More Infants Prescribed Psychiatric Drugs to Address Behavior

    An increasing number of children age 2 or younger are being prescribed psychiatric drugs to address their violent or withdrawn behavior, The New York Times reports. Experts say there is no published research on the drugs’ effectiveness and potential health risks for this age group.

    Among the antipsychotic drugs being prescribed for infants are risperidone (Risperdal) and quetiapine (Seroquel). These drugs are typically used to treat schizophrenia and bipolar disorder in adults. Almost 20,000 prescriptions for antipsychotic medications were written last year for children 2 and younger, the article notes. This represents a 50 percent increase from the previous year, according to the prescription data company IMS Health.

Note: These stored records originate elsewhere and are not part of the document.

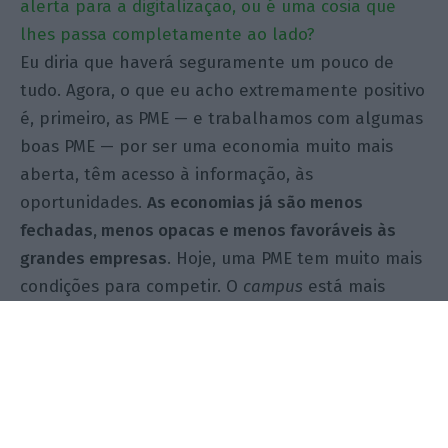
alerta para a digitalização, ou é uma cosia que
lhes passa completamente ao lado?
Eu diria que haverá seguramente um pouco de
tudo. Agora, o que eu acho extremamente positivo
é, primeiro, as PME — e trabalhamos com algumas
boas PME — por ser uma economia muito mais
aberta, têm acesso à informação, às
oportunidades.
As economias já são menos
fechadas, menos opacas e menos favoráveis às
grandes empresas
. Hoje, uma PME tem muito mais
condições para competir. O
campus
está mais
nivelado.
O que está a dizer é que a transformação trouxe
desafios, mas também trouxe oportunidades.
Trouxe oportunidades, evidentemente. E as PME,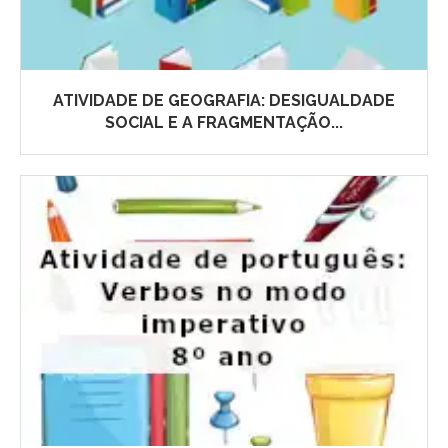
ATIVIDADE DE GEOGRAFIA: DESIGUALDADE
SOCIAL E A FRAGMENTAÇÃO...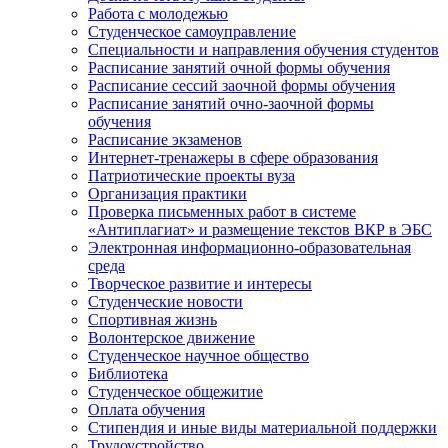
Работа с молодежью
Студенческое самоуправление
Специальности и направления обучения студентов
Расписание занятий очной формы обучения
Расписание сессий заочной формы обучения
Расписание занятий очно-заочной формы
обучения
Расписание экзаменов
Интернет-тренажеры в сфере образования
Патриотические проекты вуза
Организация практики
Проверка письменных работ в системе
«Антиплагиат» и размещение текстов ВКР в ЭБС
Электронная информационно-образовательная
среда
Творческое развитие и интересы
Студенческие новости
Спортивная жизнь
Волонтерское движение
Студенческое научное общество
Библиотека
Студенческое общежитие
Оплата обучения
Стипендия и иные виды материальной поддержки
Трудоустройство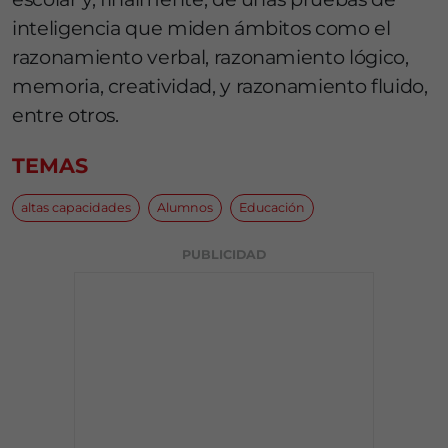
inteligencia que miden ámbitos como el
razonamiento verbal, razonamiento lógico,
memoria, creatividad, y razonamiento fluido,
entre otros.
TEMAS
altas capacidades
Alumnos
Educación
PUBLICIDAD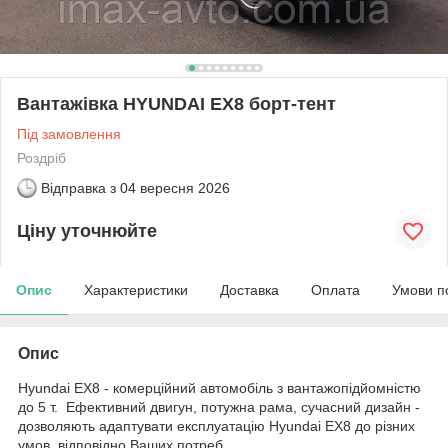
Вантажівка HYUNDAI EX8 борт-тент
Під замовлення
Роздріб
Відправка з
04 вересня 2026
Ціну уточнюйте
Опис
Характеристики
Доставка
Оплата
Умови п
Опис
Hyundai EX8 - комерційний автомобіль з вантажопідйомністю
до 5 т. Ефективний двигун, потужна рама, сучасний дизайн -
дозволяють адаптувати експлуатацію Hyundai EX8 до різних
умов, відповідно Ваших потреб.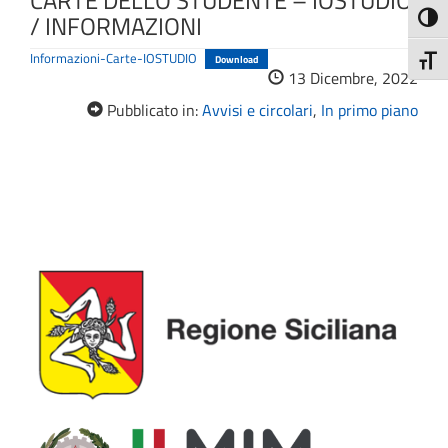
CARTE DELLO STUDENTE – IOSTUDIO
/ INFORMAZIONI
Attiva
Informazioni-Carte-IOSTUDIO
Download
Attiv
13 Dicembre, 2022
Pubblicato in:
Avvisi e circolari
,
In primo piano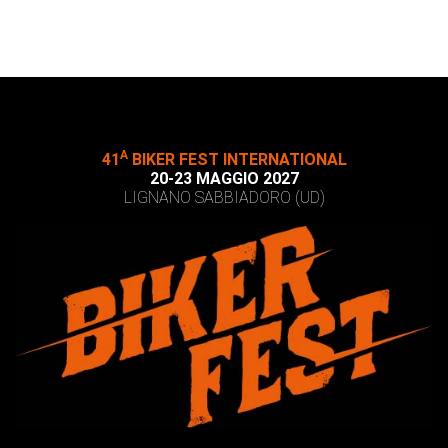
A
41
BIKER FEST INTERNATIONAL
20-23 MAGGIO 2027
LIGNANO SABBIADORO (UD)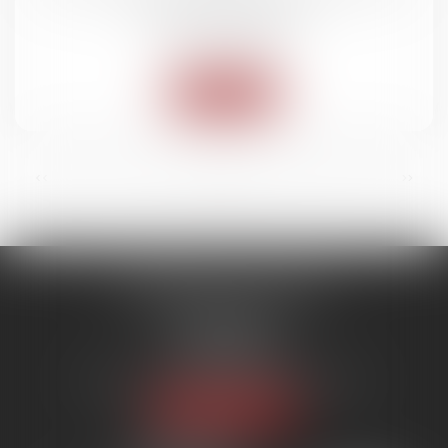
différentes émissions
Actus du cabinet
Lire la suite
...
<<
<
1
2
3
4
5
6
7
>
>>
SYNERGIE AVOCATS
9 rue Rualmenil
88000 ÉPINAL
Tél :
03 29 82 20 22
Email :
contact@synergie-avocats.com
Nous localiser
20 Place Carnot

    Most antipsychotics are indicated only for children 10 and older. Risperdal is approved for children as young as 5, but only for irritability associated with autism.

    Prescriptions for the antidepressant fluoxetine (Prozac) increased 23 percent in one year in children 2 and under, to about 83,000.

    The newspaper notes IMS Health only tracks how many prescriptions were written, not how many children received them. Many children receive more than one prescription a year. Previous research suggests at least 10,000 children 2 and younger received antipsychotic prescriptions.

    Experts told the newspaper it is possible that desperate, well-meaning parents and doctors hope the drugs will alleviate thrashing temper tantrums or overly depressed dispositions.

    “People are doing their very best with the tools available to them,” said Dr. Mary Margaret Gleason, a pediatrician and child psychiatrist at Tulane University School of Medicine. “There’s a sense of desperation with families of children who are suffering, and the tool that most providers have is the prescription pad.” She noted the brains of infants are still rapidly developing, making it too risky to use these medications, which can greatly impact that development.